*** RECORDS TO PROCESS ***

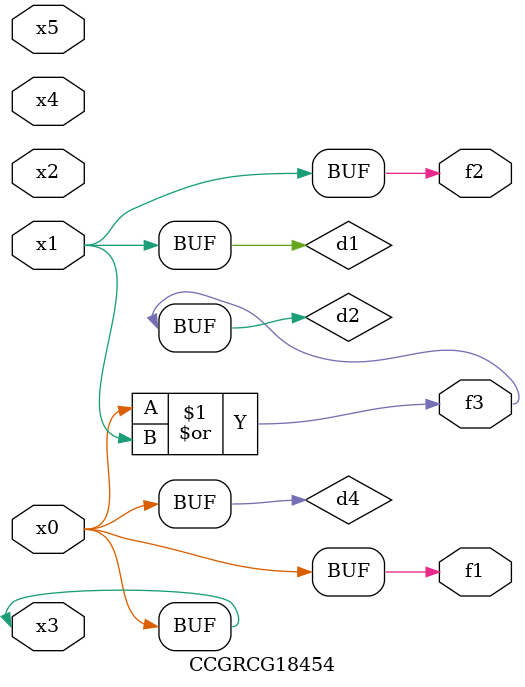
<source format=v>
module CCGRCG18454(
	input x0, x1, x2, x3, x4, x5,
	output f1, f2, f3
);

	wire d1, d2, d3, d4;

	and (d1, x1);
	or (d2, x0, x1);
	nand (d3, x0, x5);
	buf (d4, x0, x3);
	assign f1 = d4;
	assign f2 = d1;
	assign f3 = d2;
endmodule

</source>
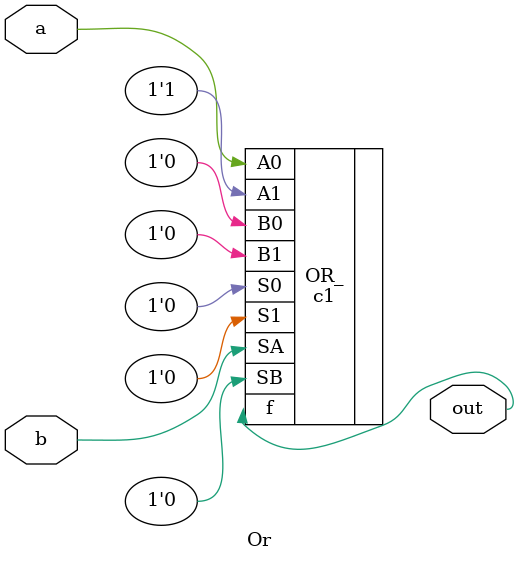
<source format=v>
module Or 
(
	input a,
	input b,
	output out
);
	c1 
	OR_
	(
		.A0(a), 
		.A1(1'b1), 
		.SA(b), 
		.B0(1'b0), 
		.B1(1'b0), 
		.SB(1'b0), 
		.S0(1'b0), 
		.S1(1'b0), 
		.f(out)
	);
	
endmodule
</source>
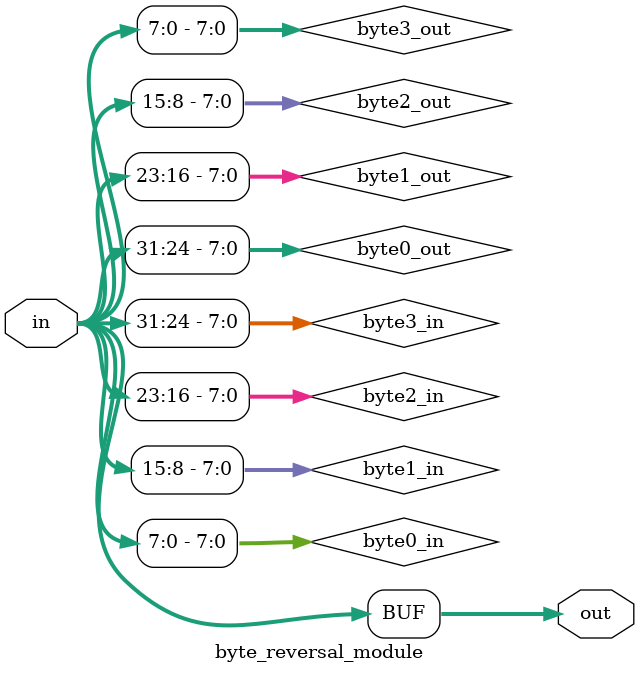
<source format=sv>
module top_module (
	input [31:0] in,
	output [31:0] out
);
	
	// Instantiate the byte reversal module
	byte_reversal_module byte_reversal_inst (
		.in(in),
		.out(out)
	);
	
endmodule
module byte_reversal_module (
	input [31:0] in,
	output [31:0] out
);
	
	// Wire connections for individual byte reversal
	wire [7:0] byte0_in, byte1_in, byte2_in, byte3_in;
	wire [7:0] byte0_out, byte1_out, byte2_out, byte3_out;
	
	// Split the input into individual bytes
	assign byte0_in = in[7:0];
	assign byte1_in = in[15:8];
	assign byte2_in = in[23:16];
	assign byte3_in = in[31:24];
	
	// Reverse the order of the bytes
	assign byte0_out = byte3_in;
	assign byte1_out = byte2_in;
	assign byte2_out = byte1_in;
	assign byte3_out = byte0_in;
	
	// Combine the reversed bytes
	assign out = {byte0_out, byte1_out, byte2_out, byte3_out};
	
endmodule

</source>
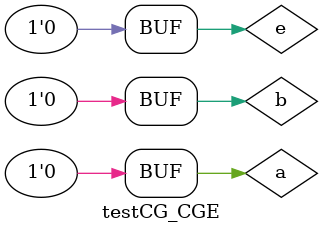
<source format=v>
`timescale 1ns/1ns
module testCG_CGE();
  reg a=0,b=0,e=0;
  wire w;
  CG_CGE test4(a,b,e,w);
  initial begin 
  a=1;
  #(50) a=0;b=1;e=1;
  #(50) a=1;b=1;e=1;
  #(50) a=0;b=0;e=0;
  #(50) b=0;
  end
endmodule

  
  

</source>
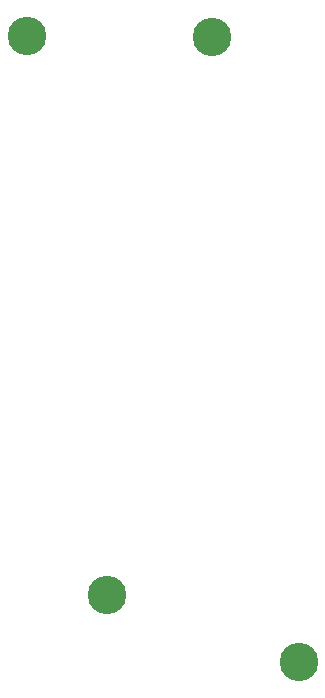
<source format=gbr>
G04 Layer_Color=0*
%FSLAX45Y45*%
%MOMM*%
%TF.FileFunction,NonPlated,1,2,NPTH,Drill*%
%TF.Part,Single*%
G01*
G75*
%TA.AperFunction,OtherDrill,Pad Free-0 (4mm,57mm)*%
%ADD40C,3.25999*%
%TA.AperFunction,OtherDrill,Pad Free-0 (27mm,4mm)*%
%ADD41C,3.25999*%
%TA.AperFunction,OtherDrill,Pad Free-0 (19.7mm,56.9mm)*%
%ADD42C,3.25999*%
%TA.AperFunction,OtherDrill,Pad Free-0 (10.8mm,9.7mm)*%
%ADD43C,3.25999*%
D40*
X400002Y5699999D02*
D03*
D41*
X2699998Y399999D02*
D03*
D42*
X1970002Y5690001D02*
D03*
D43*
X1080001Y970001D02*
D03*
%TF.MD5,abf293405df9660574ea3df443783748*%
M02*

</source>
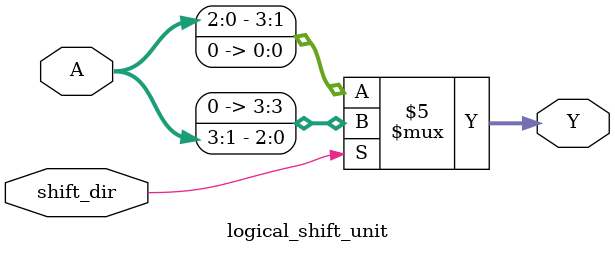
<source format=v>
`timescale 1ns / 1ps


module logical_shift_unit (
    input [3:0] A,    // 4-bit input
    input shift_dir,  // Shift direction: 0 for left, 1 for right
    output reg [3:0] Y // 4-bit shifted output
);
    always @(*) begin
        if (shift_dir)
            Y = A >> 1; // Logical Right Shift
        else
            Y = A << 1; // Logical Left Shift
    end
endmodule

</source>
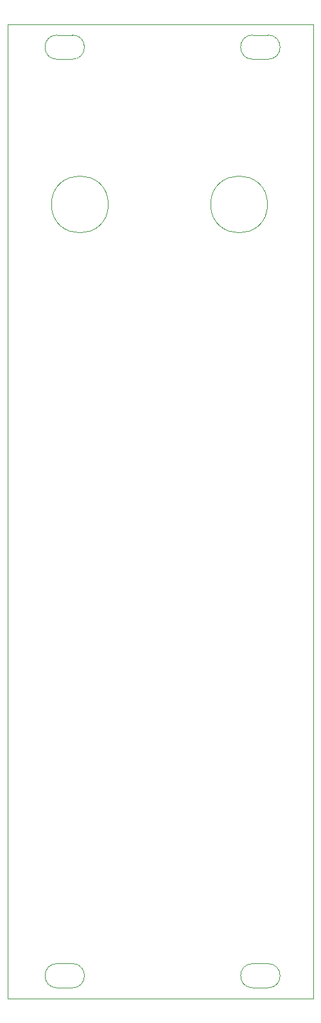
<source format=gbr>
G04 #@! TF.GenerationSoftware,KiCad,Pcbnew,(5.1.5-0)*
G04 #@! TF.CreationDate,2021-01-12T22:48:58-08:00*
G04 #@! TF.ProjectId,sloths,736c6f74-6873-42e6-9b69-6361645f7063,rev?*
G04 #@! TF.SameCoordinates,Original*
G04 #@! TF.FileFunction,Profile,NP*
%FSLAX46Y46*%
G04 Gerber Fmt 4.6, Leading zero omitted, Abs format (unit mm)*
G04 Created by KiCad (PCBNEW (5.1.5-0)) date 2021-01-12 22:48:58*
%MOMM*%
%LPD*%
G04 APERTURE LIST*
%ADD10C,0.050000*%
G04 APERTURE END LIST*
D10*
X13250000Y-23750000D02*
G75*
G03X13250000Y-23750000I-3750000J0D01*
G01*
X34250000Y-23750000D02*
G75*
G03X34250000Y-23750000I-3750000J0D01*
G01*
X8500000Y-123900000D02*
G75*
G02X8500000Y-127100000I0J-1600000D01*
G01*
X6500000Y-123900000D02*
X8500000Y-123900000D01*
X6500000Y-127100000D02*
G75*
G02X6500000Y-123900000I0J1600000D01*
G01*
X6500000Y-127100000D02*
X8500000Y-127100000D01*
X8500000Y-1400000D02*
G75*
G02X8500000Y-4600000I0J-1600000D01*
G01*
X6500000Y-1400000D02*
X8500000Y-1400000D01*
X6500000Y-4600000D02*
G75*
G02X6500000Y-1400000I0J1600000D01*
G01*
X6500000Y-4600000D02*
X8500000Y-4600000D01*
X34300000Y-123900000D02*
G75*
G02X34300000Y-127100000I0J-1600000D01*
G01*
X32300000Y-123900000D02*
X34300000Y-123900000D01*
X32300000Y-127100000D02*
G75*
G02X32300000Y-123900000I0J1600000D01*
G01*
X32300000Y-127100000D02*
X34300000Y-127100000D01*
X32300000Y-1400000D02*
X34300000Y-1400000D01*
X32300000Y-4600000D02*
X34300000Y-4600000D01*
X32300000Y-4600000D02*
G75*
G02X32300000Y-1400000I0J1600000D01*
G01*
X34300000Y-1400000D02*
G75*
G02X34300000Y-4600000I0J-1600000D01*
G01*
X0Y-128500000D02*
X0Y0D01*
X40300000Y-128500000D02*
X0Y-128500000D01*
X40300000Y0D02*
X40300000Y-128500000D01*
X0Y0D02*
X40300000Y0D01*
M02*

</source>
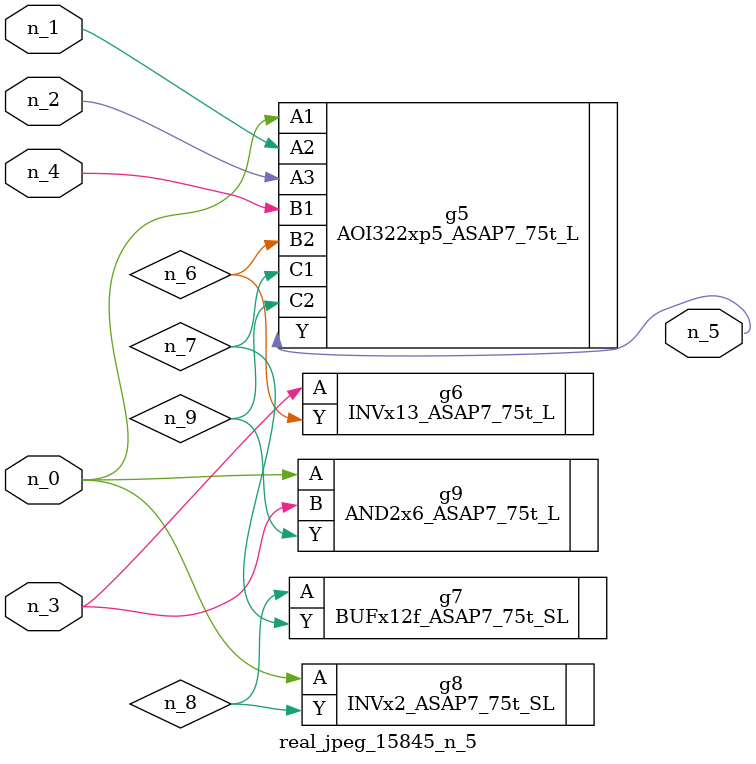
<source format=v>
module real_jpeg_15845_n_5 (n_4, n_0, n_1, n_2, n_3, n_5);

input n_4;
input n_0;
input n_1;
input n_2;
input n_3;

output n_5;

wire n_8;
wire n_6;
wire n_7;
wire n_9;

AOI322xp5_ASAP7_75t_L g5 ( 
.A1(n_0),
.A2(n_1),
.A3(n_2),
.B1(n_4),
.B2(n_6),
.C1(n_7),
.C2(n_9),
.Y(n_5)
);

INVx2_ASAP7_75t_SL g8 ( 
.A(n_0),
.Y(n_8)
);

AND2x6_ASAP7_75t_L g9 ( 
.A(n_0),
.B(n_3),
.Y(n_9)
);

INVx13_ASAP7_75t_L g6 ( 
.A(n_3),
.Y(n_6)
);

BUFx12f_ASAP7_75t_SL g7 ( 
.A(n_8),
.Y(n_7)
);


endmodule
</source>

*** End of RECORDS TO PROCESS ***

### PROBLEM REQUIREMENTS
Where a line contains "X34300000Y-123900000D01*", begin there and set down exactly each line through the end of the data above, omitting any pictures.

### ANSWER SPACE
X34300000Y-123900000D01*
X32300000Y-127100000D02*
G75*
G02X32300000Y-123900000I0J1600000D01*
G01*
X32300000Y-127100000D02*
X34300000Y-127100000D01*
X32300000Y-1400000D02*
X34300000Y-1400000D01*
X32300000Y-4600000D02*
X34300000Y-4600000D01*
X32300000Y-4600000D02*
G75*
G02X32300000Y-1400000I0J1600000D01*
G01*
X34300000Y-1400000D02*
G75*
G02X34300000Y-4600000I0J-1600000D01*
G01*
X0Y-128500000D02*
X0Y0D01*
X40300000Y-128500000D02*
X0Y-128500000D01*
X40300000Y0D02*
X40300000Y-128500000D01*
X0Y0D02*
X40300000Y0D01*
M02*

</source>
<source format=v>
module real_jpeg_15845_n_5 (n_4, n_0, n_1, n_2, n_3, n_5);

input n_4;
input n_0;
input n_1;
input n_2;
input n_3;

output n_5;

wire n_8;
wire n_6;
wire n_7;
wire n_9;

AOI322xp5_ASAP7_75t_L g5 ( 
.A1(n_0),
.A2(n_1),
.A3(n_2),
.B1(n_4),
.B2(n_6),
.C1(n_7),
.C2(n_9),
.Y(n_5)
);

INVx2_ASAP7_75t_SL g8 ( 
.A(n_0),
.Y(n_8)
);

AND2x6_ASAP7_75t_L g9 ( 
.A(n_0),
.B(n_3),
.Y(n_9)
);

INVx13_ASAP7_75t_L g6 ( 
.A(n_3),
.Y(n_6)
);

BUFx12f_ASAP7_75t_SL g7 ( 
.A(n_8),
.Y(n_7)
);


endmodule
</source>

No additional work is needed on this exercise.